Well I hope you understand that when I say that I am skeptical the list is complete and ask for your source so I can look at their methodology, just saying "my source is a redditor" without even their username or a link to where they said it isn't going to make me less skeptical. 

Also I have found at least one mass shooting he missed thanks to a podcast I happened to be listening to So no, his list of per 91 mass shootings was not complete.

As for media coverage, you seem to have missed my point.  It's not just that there is more coverage of mass shootings today, and yes violent crime does get much more coverage today, but that the coverage is much easier to find.  Finding every incident where more then one person was shot requires a massive amount of work reading through old newspapers and missing stuff is very easy.  I've seen other people claim to have exhaustive lists of all Canadian mass murders only to find they missed some, including very big ones.
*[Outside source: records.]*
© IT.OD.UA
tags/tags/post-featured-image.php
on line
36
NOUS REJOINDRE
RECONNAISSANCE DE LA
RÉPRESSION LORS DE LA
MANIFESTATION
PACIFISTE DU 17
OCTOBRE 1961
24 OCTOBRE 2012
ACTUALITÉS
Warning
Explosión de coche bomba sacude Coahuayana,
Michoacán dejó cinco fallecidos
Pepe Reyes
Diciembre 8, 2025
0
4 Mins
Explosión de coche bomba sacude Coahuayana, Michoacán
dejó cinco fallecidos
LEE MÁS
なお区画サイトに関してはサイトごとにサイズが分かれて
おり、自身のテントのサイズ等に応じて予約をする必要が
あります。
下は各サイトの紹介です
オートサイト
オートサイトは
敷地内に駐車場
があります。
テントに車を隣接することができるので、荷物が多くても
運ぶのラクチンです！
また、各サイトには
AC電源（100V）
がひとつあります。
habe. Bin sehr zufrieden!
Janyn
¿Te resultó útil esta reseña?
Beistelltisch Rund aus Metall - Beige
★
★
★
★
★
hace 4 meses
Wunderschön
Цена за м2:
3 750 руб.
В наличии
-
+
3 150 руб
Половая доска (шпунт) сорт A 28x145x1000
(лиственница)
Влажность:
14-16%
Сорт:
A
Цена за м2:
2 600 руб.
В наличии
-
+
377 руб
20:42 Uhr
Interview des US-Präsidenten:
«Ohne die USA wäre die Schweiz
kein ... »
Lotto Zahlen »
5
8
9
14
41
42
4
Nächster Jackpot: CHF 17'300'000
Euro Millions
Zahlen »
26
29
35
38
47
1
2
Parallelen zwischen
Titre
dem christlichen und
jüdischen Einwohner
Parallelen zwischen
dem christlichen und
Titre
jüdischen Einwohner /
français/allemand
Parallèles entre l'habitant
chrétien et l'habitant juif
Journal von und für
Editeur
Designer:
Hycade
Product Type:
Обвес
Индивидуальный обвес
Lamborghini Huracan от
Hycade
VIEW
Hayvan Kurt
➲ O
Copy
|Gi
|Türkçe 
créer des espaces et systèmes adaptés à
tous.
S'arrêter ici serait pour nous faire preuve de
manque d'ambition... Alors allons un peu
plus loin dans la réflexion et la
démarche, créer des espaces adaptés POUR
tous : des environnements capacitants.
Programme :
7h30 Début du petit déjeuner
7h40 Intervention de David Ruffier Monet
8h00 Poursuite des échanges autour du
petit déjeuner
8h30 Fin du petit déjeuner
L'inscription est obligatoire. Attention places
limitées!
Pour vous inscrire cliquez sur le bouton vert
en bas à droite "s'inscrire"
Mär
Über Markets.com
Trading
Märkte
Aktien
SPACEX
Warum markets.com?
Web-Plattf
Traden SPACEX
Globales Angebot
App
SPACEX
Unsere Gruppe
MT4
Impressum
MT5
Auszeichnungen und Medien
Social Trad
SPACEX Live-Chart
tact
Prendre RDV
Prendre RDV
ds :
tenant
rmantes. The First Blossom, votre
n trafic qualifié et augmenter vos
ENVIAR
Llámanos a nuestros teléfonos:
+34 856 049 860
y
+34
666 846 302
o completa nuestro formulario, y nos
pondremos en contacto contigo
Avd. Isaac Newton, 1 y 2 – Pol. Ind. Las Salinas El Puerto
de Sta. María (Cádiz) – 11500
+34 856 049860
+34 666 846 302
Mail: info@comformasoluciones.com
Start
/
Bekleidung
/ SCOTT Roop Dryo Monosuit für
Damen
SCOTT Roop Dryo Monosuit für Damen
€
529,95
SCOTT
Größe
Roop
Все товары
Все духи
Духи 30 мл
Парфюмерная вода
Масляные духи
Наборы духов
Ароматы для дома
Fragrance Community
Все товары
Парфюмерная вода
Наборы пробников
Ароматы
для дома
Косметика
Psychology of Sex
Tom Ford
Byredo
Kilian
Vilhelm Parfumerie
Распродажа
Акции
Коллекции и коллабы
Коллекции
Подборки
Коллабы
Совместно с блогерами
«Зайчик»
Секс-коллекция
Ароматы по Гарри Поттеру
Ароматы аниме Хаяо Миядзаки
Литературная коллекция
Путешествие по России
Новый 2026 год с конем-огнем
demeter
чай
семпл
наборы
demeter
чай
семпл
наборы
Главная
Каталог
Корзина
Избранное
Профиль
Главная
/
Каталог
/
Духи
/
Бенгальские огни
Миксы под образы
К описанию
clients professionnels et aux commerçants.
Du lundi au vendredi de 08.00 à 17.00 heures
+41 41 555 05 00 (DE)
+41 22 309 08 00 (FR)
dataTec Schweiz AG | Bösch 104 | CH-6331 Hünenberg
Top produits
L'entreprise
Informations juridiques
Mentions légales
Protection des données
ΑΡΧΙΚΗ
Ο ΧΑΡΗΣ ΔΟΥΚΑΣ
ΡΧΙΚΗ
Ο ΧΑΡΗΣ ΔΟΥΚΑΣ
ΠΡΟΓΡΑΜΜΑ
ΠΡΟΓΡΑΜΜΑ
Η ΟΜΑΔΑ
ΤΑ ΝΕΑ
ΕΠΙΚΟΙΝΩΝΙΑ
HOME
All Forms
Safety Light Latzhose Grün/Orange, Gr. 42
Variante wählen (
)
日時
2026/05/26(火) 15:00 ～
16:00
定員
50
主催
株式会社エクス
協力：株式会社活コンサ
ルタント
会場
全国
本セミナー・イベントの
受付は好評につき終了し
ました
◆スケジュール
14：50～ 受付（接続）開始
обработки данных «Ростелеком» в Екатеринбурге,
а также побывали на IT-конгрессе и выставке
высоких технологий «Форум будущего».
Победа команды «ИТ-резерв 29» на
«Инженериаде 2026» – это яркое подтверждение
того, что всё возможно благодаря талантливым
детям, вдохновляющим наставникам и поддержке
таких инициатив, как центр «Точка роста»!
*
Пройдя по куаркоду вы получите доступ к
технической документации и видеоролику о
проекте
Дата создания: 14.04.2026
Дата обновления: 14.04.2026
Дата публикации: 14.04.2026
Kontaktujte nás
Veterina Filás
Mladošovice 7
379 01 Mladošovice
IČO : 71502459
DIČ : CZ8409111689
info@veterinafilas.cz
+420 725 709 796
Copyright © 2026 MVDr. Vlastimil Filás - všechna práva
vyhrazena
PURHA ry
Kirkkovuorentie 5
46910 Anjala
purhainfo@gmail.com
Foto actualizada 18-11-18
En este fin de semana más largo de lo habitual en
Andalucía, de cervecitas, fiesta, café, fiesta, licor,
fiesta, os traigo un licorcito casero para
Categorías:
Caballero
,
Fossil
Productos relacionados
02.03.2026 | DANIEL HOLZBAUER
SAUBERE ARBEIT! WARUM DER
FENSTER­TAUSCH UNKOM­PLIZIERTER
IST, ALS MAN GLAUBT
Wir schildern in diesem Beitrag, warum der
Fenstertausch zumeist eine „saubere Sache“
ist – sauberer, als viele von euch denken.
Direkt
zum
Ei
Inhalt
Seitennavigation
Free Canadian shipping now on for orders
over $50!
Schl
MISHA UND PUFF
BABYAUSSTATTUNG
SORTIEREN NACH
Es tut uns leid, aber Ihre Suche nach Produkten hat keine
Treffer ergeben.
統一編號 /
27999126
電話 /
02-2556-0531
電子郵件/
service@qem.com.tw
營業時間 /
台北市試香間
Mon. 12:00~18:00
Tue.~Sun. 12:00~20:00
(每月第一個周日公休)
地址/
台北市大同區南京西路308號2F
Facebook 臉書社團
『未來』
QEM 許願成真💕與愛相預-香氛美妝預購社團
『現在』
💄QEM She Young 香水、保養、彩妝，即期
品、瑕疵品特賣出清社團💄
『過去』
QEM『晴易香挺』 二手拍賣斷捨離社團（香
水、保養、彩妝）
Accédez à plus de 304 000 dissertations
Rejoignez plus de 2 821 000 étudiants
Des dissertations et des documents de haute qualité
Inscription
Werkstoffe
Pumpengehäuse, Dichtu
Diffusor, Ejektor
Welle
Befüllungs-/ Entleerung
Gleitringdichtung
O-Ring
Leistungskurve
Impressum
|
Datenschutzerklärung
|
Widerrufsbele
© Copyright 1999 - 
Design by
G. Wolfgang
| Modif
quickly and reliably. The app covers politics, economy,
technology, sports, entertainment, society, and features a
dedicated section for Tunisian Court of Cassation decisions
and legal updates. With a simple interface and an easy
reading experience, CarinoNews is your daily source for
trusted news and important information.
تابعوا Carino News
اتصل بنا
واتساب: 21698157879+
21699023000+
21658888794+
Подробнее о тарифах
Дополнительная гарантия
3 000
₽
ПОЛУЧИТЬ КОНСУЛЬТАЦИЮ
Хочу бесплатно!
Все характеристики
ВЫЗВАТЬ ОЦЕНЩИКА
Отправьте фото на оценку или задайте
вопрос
Also your redditor seems to have a very broad definition of what a mass shooting is.  Normally by Mass Shooting someone means a pseudocommando rampage, where a single angry individual goes on a shooting spree in a public setting as an act of revenge on society or terrorism.  However your redditor instead seems to define mass shooting as any incident where at least two people were shot, and as a result includes a number of incidents that don't resemble what is normally thought of as a mass shooting such as violence in families, bar fights, gang warfare, armed robberies that went wrong etc

For example redditor includes the sheddon massacre.  This was a coup d'etat in the Bandidos motorcycle gang where members where lured to a meeting in the countryside then disarmed and killed one by one, not what is usually meant by "mass shooting".

I have a hard time believing that before 1991 Canada had zero examples of incidents like the Duke of York Tavern shooting, where a guy got into a bar fight, left and got a gun from his friend and returned to shoot the people he had been fighting with wounding bystanders in the process before 91, especially since the homicide rate back then was twice what it is today.

Most of these incidents are over far to quickly for law enforcement to intervene so I doubt that greater experience could be the reason for lots of of small shootings appear on your list in recent years but not in earlier ones.  The study you linked to before on the other hand gives a much narrower definition of mass shooting, closer to what is normally meant by the term, but the averages can be thrown off by one or two very large mass shootings like the Oslo massacre.

With such a broad definition of mass shooting we would probably get a better picture by dropping lists of incidents and focusing on gun violence or homicide rates in general, which in Canada have been falling steadily since the 1970s.